A Menina e a Mulher

A Menina e a Mulher

Maju Guerra

A menina não conseguia entender bem o que acontecera, era muito pequena. Só sabia que fizera alguma coisa errada, mas ninguém lhe explicou nada. Fora castigada, chamada de menina feia e má, tinha que ficar sentada no quarto escuro sozinha pra aprender a ser boazinha e obediente. No começo ela chorou, gritou, pediu ajuda, mas não veio ninguém, ela estava perdida, sem colo, sem carinho. Também recebia tão poucos abraços e beijos por mais que tentasse ser uma boa menina, ser gente era muito complicado. De repente ela parou e ficou quieta. Lembrou-se da sua mãe dizendo: “você não precisava ter nascido pra eu ser feliz, eu já era feliz com seu pai”. Ela concluiu, então, que já nascera sobrando, não fizera diferença, não trouxera nada de importante pra ninguém. O peito doeu quando ela ouviu aquilo, não tinha noção ainda de que aquela sensação ruim era dor de falta de amor.

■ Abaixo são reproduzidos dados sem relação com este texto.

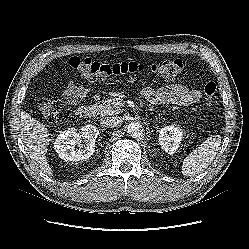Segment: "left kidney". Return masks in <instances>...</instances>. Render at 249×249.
Wrapping results in <instances>:
<instances>
[{"label": "left kidney", "mask_w": 249, "mask_h": 249, "mask_svg": "<svg viewBox=\"0 0 249 249\" xmlns=\"http://www.w3.org/2000/svg\"><path fill=\"white\" fill-rule=\"evenodd\" d=\"M181 140L182 131L174 125L163 128L159 133L160 146L170 155L176 153Z\"/></svg>", "instance_id": "5707ae66"}]
</instances>
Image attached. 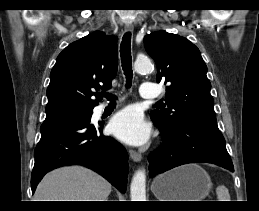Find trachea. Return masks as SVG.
<instances>
[{
  "label": "trachea",
  "mask_w": 259,
  "mask_h": 211,
  "mask_svg": "<svg viewBox=\"0 0 259 211\" xmlns=\"http://www.w3.org/2000/svg\"><path fill=\"white\" fill-rule=\"evenodd\" d=\"M120 56L122 60V68L126 77V88L131 87L133 71H132V57H131V33L127 32L122 38L120 45ZM103 97L110 101L115 100V96L108 92H101Z\"/></svg>",
  "instance_id": "1"
}]
</instances>
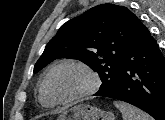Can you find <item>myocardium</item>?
<instances>
[{"label":"myocardium","instance_id":"myocardium-1","mask_svg":"<svg viewBox=\"0 0 165 120\" xmlns=\"http://www.w3.org/2000/svg\"><path fill=\"white\" fill-rule=\"evenodd\" d=\"M66 66L77 67V68L81 69L82 71H84L90 79V84L85 90L81 91L80 93H78L70 98L60 99V98H57L52 93L49 82H50V78H51L52 74L56 70H58L62 67H66ZM100 83L101 82H100V78H99L98 74L88 64H86L82 61H79V60H72V59L63 60V61H60L57 64L53 65L49 69V71L47 72V74L43 80L45 92L54 104H70V103L82 100L84 98H87V97L95 94L98 91V89L100 87Z\"/></svg>","mask_w":165,"mask_h":120}]
</instances>
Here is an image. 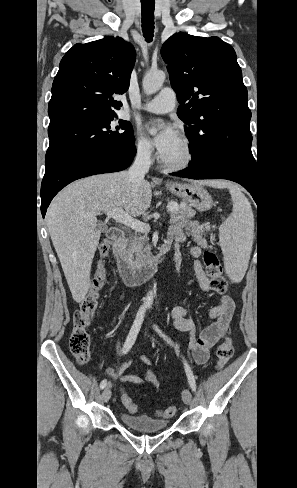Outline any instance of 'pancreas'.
Instances as JSON below:
<instances>
[{
	"label": "pancreas",
	"mask_w": 297,
	"mask_h": 488,
	"mask_svg": "<svg viewBox=\"0 0 297 488\" xmlns=\"http://www.w3.org/2000/svg\"><path fill=\"white\" fill-rule=\"evenodd\" d=\"M177 206L176 210L171 211V222L183 227H190L192 225L199 226L198 221H190V219L195 215V211L191 208V206L187 205H180L176 202H171ZM203 231H197L194 235L195 241H202L200 233ZM148 237L146 235L143 236H133V238L124 241L123 243V255L124 258L130 263L134 265L142 264L146 261V259L150 255V247L147 245L144 248V245L147 243ZM135 255V260H134Z\"/></svg>",
	"instance_id": "obj_1"
}]
</instances>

Sentia-se muito triste. Descobriu que esse negócio de aconchego era pra gente fraca, e ela não queria mais ser bobona. Preferia ser forte, corajosa e malcriada, não precisava de dengos e de afagos, inclusive entenderia quando ficasse de castigo. Deixou a menina tola e assustada bem lá no fundo, bem escondida, quieta e calada no quarto escuro que havia dentro dela, sim, havia um dentro dela também. Surgiu assim outra, poderosa e decidida, a que não deixaria ninguém mais fazê-la sofrer. Quando saiu do castigo notaram que ela estava mudada, olhos secos e frios, mais petulante, como disse a mãe. Ela saiu desafiadora, fugiu de casa e andou, andou, era livre, até que a encontraram. Comentaram que ela era mesmo estranha e rebelde, que nunca os enganara. Agora era sim, o que lhe importava o que pensavam? Mais nada, tudo resolvido. Dessa vez não foi castigada porque todos é que ficaram assustados e perplexos com sua ousadia. Ouviu sua mãe dizer: “precisamos agir de outra forma com ela daqui por diante, essa menina é diferente mesmo. O que será que eu fiz a Deus?”. É, tudo mudara com certeza.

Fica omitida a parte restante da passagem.